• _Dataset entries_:

⟨

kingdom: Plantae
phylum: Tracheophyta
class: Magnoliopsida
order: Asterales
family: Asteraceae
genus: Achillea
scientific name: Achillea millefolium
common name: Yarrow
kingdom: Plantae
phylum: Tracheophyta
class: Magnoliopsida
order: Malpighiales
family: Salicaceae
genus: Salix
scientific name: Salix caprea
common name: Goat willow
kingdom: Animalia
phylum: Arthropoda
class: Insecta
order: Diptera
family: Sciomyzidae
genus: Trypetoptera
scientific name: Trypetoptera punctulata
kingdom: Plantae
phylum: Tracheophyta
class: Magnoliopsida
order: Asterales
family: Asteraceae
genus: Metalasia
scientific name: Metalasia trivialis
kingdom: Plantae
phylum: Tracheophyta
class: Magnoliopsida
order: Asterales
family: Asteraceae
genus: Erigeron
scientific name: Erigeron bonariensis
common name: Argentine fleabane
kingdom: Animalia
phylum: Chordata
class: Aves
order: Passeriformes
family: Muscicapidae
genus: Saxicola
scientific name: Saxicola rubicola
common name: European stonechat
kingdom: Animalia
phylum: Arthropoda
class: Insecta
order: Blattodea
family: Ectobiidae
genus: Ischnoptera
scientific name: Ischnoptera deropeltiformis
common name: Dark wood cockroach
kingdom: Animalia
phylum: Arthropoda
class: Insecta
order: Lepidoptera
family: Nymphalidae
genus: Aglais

⟩

• _Exercise aim_:
Convert the rows above, from the first line through the line containing "order: Malpighiales", into a numbered list, leaving out any blank lines.

• _Reply_:
1. kingdom: Plantae
2. phylum: Tracheophyta
3. class: Magnoliopsida
4. order: Asterales
5. family: Asteraceae
6. genus: Achillea
7. scientific name: Achillea millefolium
8. common name: Yarrow
9. kingdom: Plantae
10. phylum: Tracheophyta
11. class: Magnoliopsida
12. order: Malpighiales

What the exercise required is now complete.